Everyone sees Saylor stacking sats. 720k BTC on the balance sheet. Looks like a money printer. But I dug deeper and found the cracks. Honestly? The scheme is brilliant, but fragile.
Here's the deal. They issue shares when they trade at a premium to the BTC they actually hold. Use that cash to buy more bitcoin. Shareholders win, the treasury grows. But what if the premium vanishes? The moment stock price dips below net asset value, new issuance just dilutes your stake. Engine stalls. If we see negative bitcoin yield per share—that's your red flag.
Second thing: debt. They've piled up convertible notes at 0%. Sounds like free money while price rips. But maturities hit between 2027-2032. If BTC chops sideways for years (say, $40-60k range), creditors won't want equity. They'll demand cash. And all the cash is in BTC. So they'd be forced to sell into weakness to cover billions. That's the exact forced liquidation Saylor swears they'll never do.
Then there's regulatory risk.
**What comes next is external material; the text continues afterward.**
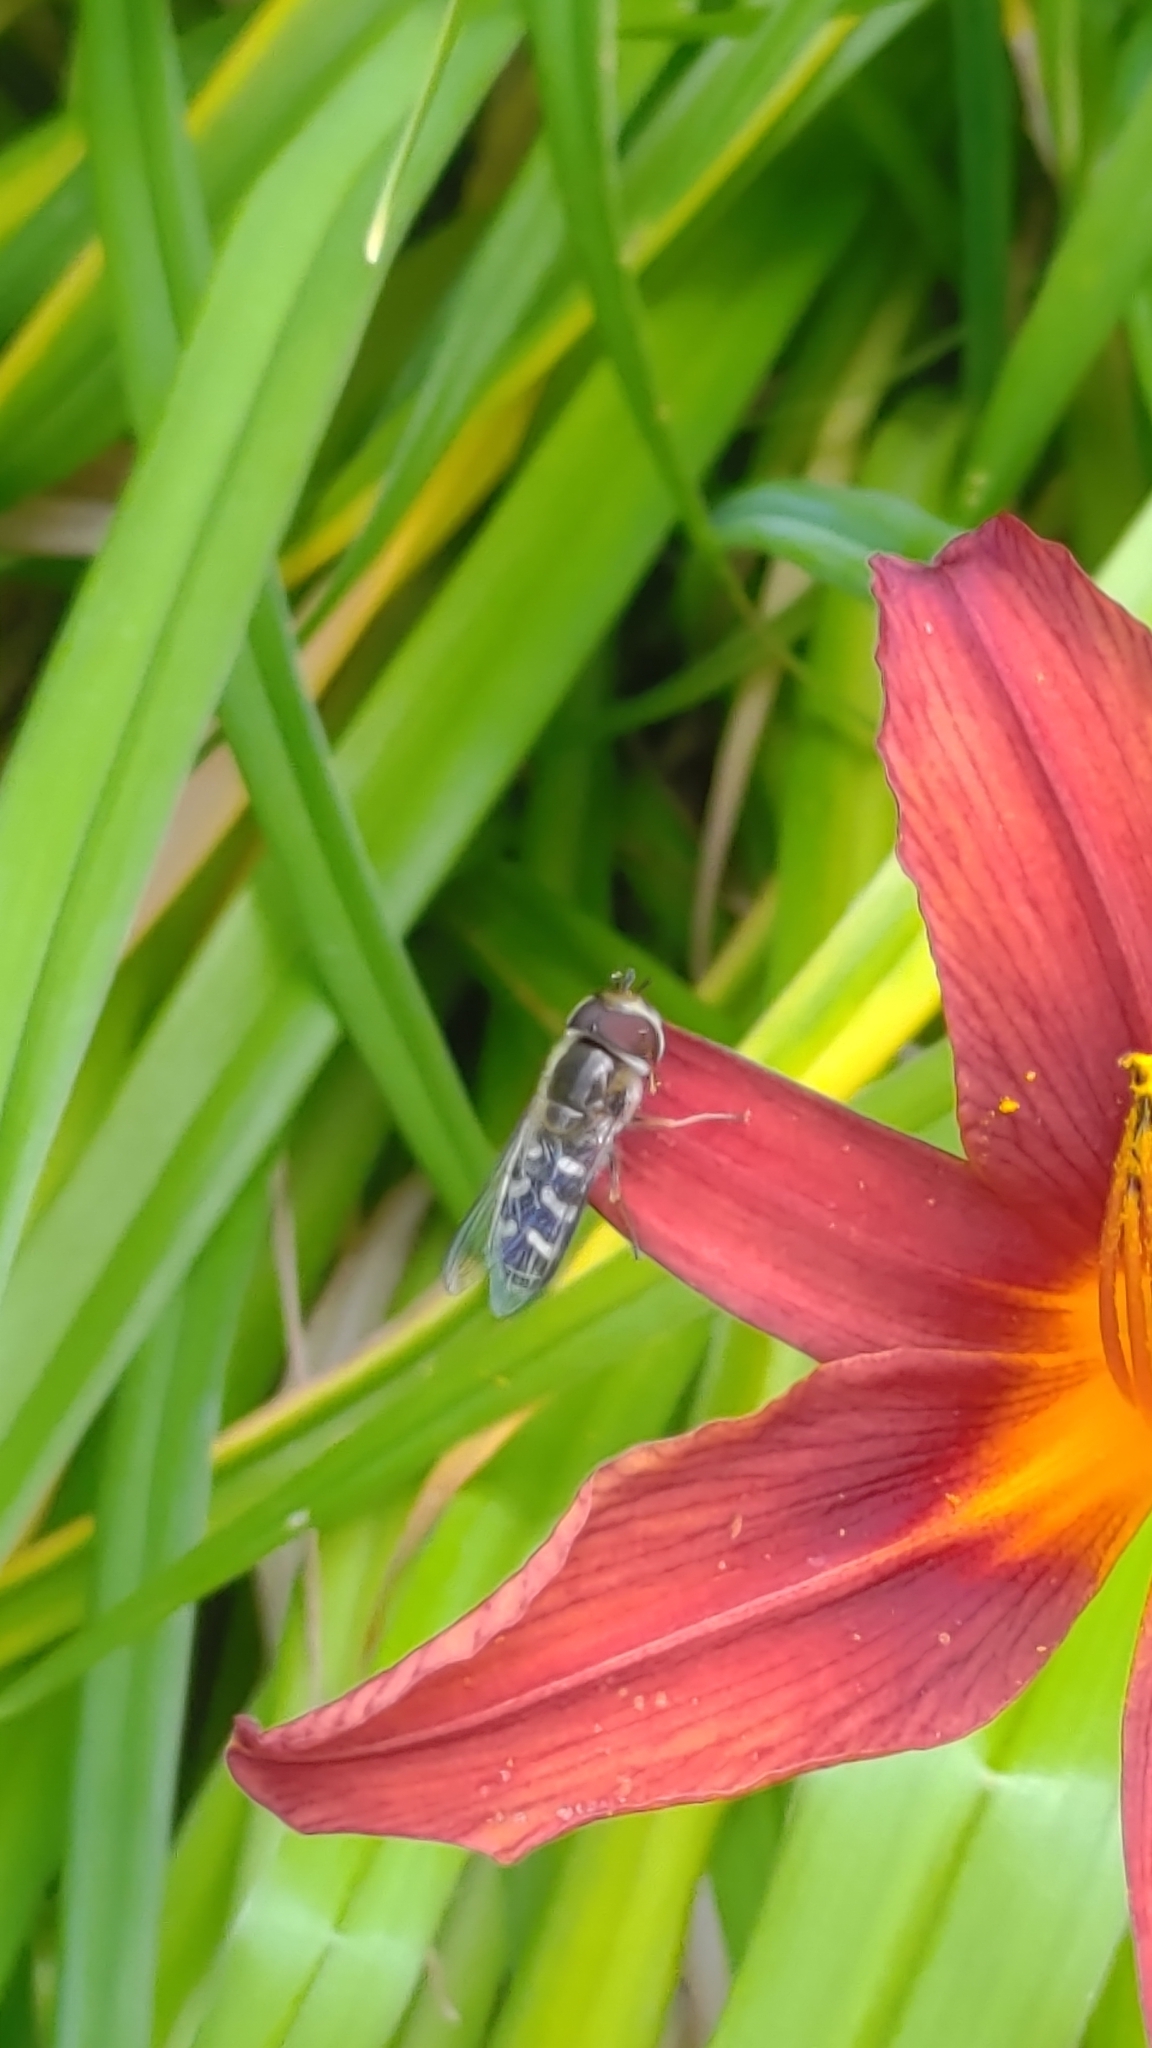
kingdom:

If the SEC tightens rules around crypto-linked corporate debt, that free funding tap shuts off. And let's not ignore the legacy software business. It still generates the actual cash flow needed to service non-zero interest obligations. If that side stumbles, the whole leverage play loses its backbone.
Saylor insists they'd survive even at $8k BTC. Technically? Maybe. They could refinance. But the shareholder value proposition dies long before that. Surviving with a 90% drawdown isn't investing—it's damage control.
This is a bet that the bull market never ends. But debt doesn't care about your timeline. The bitcoin yield math looks clean in a spreadsheet, but markets love throwing wrenches into elegant machines.
Do you think Saylor can roll the debt before the next bear cycle hits, or are we looking at a historic corporate unwind?